## PAGE TEXT
####

I want to extract data from a pdf file. I was able to get the data I wanted using PyPDF2 on a python 3.8 environment. Could I install this package in Ignition and use the same code in Ignition scripting? Is there a better approach to get what I want?
This is the code I used, for reference.
import PyPDF2 as pdflib
import re
pdf = pdflib.PdfReader('data.PDF')
txt = u'\n'.join(pg.extract_text() for pg in pdf.pages)
pattern = r'Dnia:.*?\n'
data = re.findall(pattern, txt)
# Regular expression to find dates and numbers
pattern_datesnum = re.compile(r'\d{2}\.\d{2}\.\d{4}|\+?\d[\d\.]*')
result = []
for line in data:
a = line.split()[1].replace('.', '/')

####

## EXCERPTED DATA
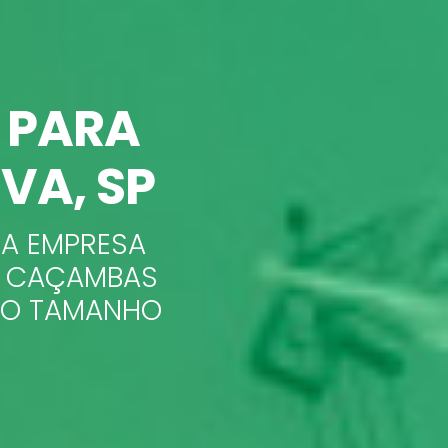
 PARA
VA, SP
 A EMPRESA
E CAÇAMBAS
A O TAMANHO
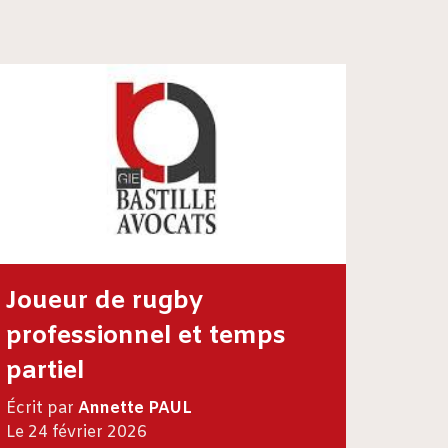
Joueur de rugby
professionnel et temps
partiel
Écrit par
Annette PAUL
Le 24 février 2026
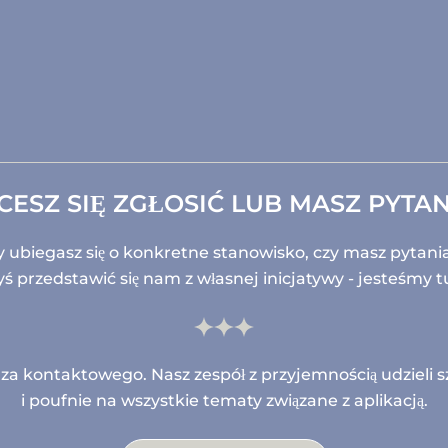
CESZ SIĘ ZGŁOSIĆ LUB MASZ PYTAN
y ubiegasz się o konkretne stanowisko, czy masz pytani
yś przedstawić się nam z własnej inicjatywy - jesteśmy tu
za kontaktowego. Nasz zespół z przyjemnością udzieli 
i poufnie na wszystkie tematy związane z aplikacją.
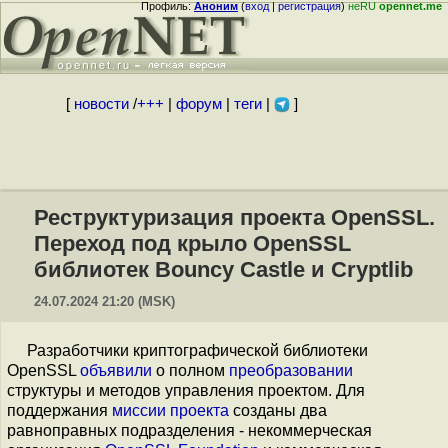
Профиль:
Аноним
(
вход
|
регистрация
)
неRU
opennet.me
[
новости
/
+++
|
форум
|
теги
|
]
Реструктуризация проекта OpenSSL.
Переход под крыло OpenSSL
библиотек Bouncy Castle и Cryptlib
24.07.2024 21:20 (MSK)
Разработчики криптографической библиотеки
OpenSSL
объявили
о полном
преобразовании
структуры и методов управления проектом. Для
поддержания
миссии проекта
созданы два
равноправных подразделения - некоммерческая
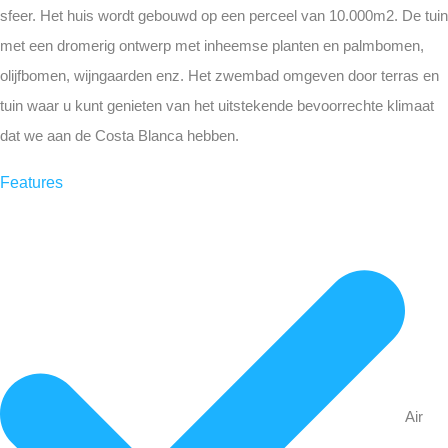
sfeer. Het huis wordt gebouwd op een perceel van 10.000m2. De tuin
met een dromerig ontwerp met inheemse planten en palmbomen,
olijfbomen, wijngaarden enz. Het zwembad omgeven door terras en
tuin waar u kunt genieten van het uitstekende bevoorrechte klimaat
dat we aan de Costa Blanca hebben.
Features
Air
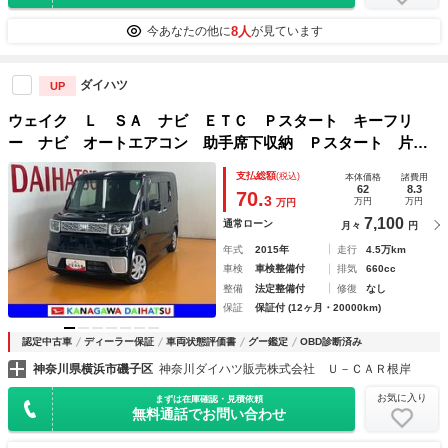
8人
今あなたの他に
が見ています
ダイハツ
UP
ウェイク Ｌ ＳＡ ナビ ＥＴＣ Ｐスタート キーフリ
ー ナビ オートエアコン 助手席下収納 Ｐスタート 片側
オートスライドドア ＥＴＣ 誤発進抑制装置 横滑り防止機
支払総額
(税込)
本体価格
諸費用
能 アイドリングストップ キーフリー
62
8.3
70.
3
万円
万円
万円
7,100
通常ローン
月々
円
年式
2015年
走行
4.5万km
車検
車検整備付
排気
660cc
整備
法定整備付
修復
なし
保証
保証付 (12ヶ月・20000km)
認定中古車
ディーラー保証
車両状態評価書
グー鑑定
OBD診断済み
神奈川県横浜市磯子区
神奈川ダイハツ販売株式会社 Ｕ－ＣＡＲ根岸
お気に入り
まずは在庫確認・見積依頼
無料通話でお問い合わせ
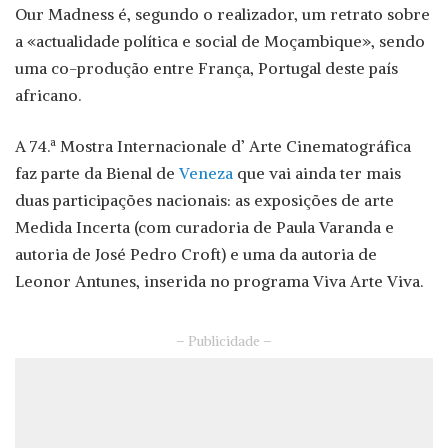
Our Madness é, segundo o realizador, um retrato sobre
a «actualidade política e social de Moçambique», sendo
uma co-produção entre França, Portugal deste país
africano.
A 74.ª Mostra Internacionale d’ Arte Cinematográfica
faz parte da Bienal de
Veneza
que vai ainda ter mais
duas participações nacionais: as exposições de arte
Medida Incerta (com curadoria de Paula Varanda e
autoria de José Pedro Croft) e uma da autoria de
Leonor Antunes, inserida no programa Viva Arte Viva.
– Publicidade –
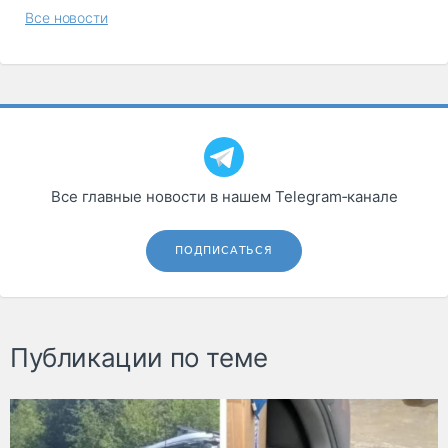
Все новости
Все главные новости в нашем Telegram‑канале
ПОДПИСАТЬСЯ
Публикации по теме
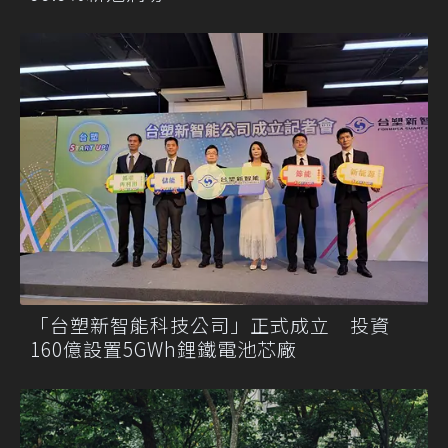
「台塑新智能科技公司」正式成立 投資
160億設置5GWh鋰鐵電池芯廠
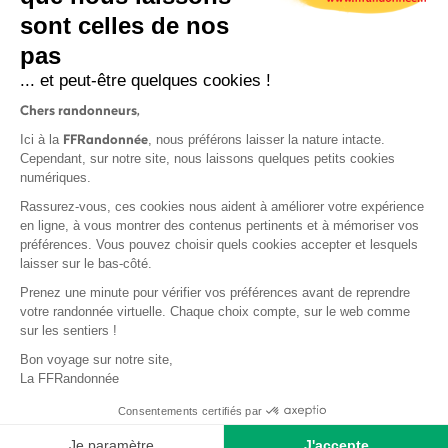
sont celles de nos
S'inscrire
pas
... et peut-être quelques cookies !
Chers randonneurs,
FFRandonnée
Ici à la
, nous préférons laisser la nature intacte.
Cependant, sur notre site, nous laissons quelques petits cookies
numériques.
Mentions légales et CGU
Rassurez-vous, ces cookies nous aident à améliorer votre expérience
Protection des données
en ligne, à vous montrer des contenus pertinents et à mémoriser vos
Politique de confidentialité
préférences. Vous pouvez choisir quels cookies accepter et lesquels
laisser sur le bas-côté.
Prenez une minute pour vérifier vos préférences avant de reprendre
votre randonnée virtuelle. Chaque choix compte, sur le web comme
sur les sentiers !
Contact
Bon voyage sur notre site,
MonGR
La FFRandonnée
Déclaration de sinistre
Consentements certifiés par
Base documentaire
Je paramètre
J'accepte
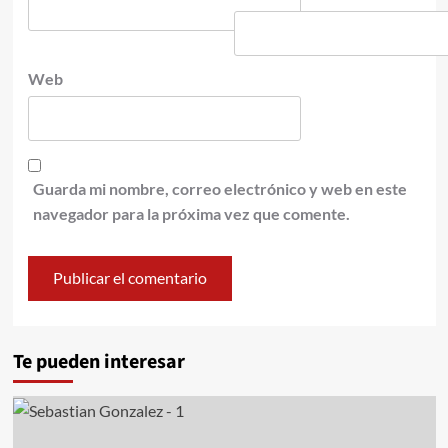
Web
Guarda mi nombre, correo electrónico y web en este
navegador para la próxima vez que comente.
Te pueden interesar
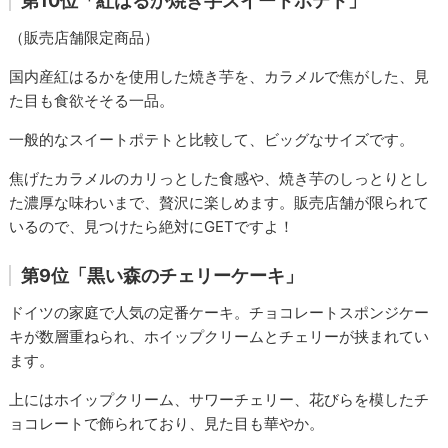
第10位「紅はるか焼き芋スイートポテト」
（販売店舗限定商品）
国内産紅はるかを使用した焼き芋を、カラメルで焦がした、見
た目も食欲そそる一品。
一般的なスイートポテトと比較して、ビッグなサイズです。
焦げたカラメルのカリっとした食感や、焼き芋のしっとりとし
た濃厚な味わいまで、贅沢に楽しめます。販売店舗が限られて
いるので、見つけたら絶対にGETですよ！
第9位「黒い森のチェリーケーキ」
ドイツの家庭で人気の定番ケーキ。チョコレートスポンジケー
キが数層重ねられ、ホイップクリームとチェリーが挟まれてい
ます。
上にはホイップクリーム、サワーチェリー、花びらを模したチ
ョコレートで飾られており、見た目も華やか。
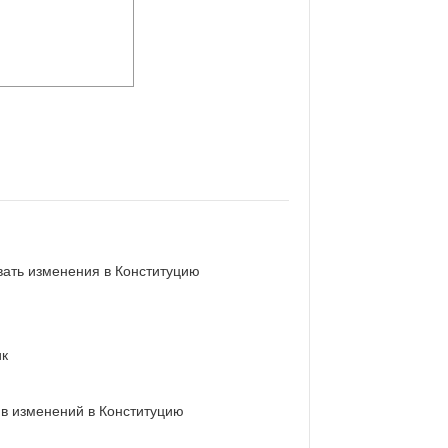
вать изменения в Конституцию
ик
в изменений в Конституцию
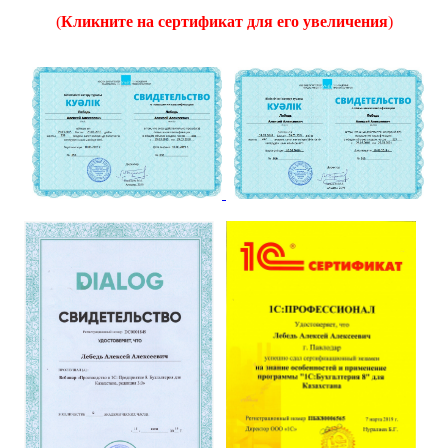
(
Кликните на сертификат для его увеличения
)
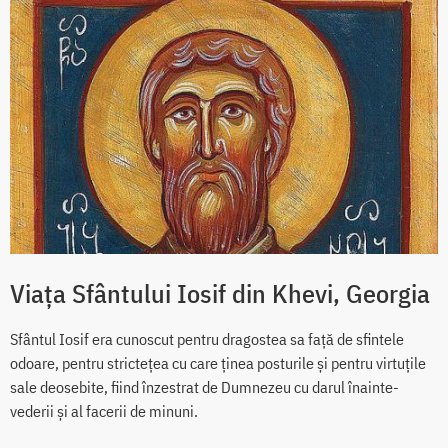
Viața Sfântului Iosif din Khevi, Georgia
Sfântul Iosif era cunoscut pentru dragostea sa față de sfintele
odoare, pentru strictețea cu care ținea posturile și pentru virtuțile
sale deosebite, fiind înzestrat de Dumnezeu cu darul înainte-
vederii și al facerii de minuni.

####

## TASK REQUIREMENTS
a: Answer these questions about the PyPDF2 post, briefly:
(i) In which Python version did the code successfully extract the data?
(ii) Under what alias is PyPDF2 imported?
(iii) In the final line of code, which character replaces each period?
b: Write the next part of the PyPDF2 post, continuing after its final line of code.

## EXPECTED OUTPUTS
a:
(i) Python 3.8
(ii) pdflib
(iii) A forward slash (/)

b:
b = [string.replace('.', '') for string in line.split()[2:]]
c = a + " " + " ".join(b)
result.append(c)
new_list = []
for element in result:
# Remove numbers preceded by "Page:"
element_without_page = re.sub(r'Page:\s*\d+/\d+\s*', '', element)
# Keep only numbers and "-"
numbers_and_hyphens = re.findall(r'[-/\d]+', element_without_page)
# Join the numbers and hyphens found
new_list.append(' '.join(numbers_and_hyphens))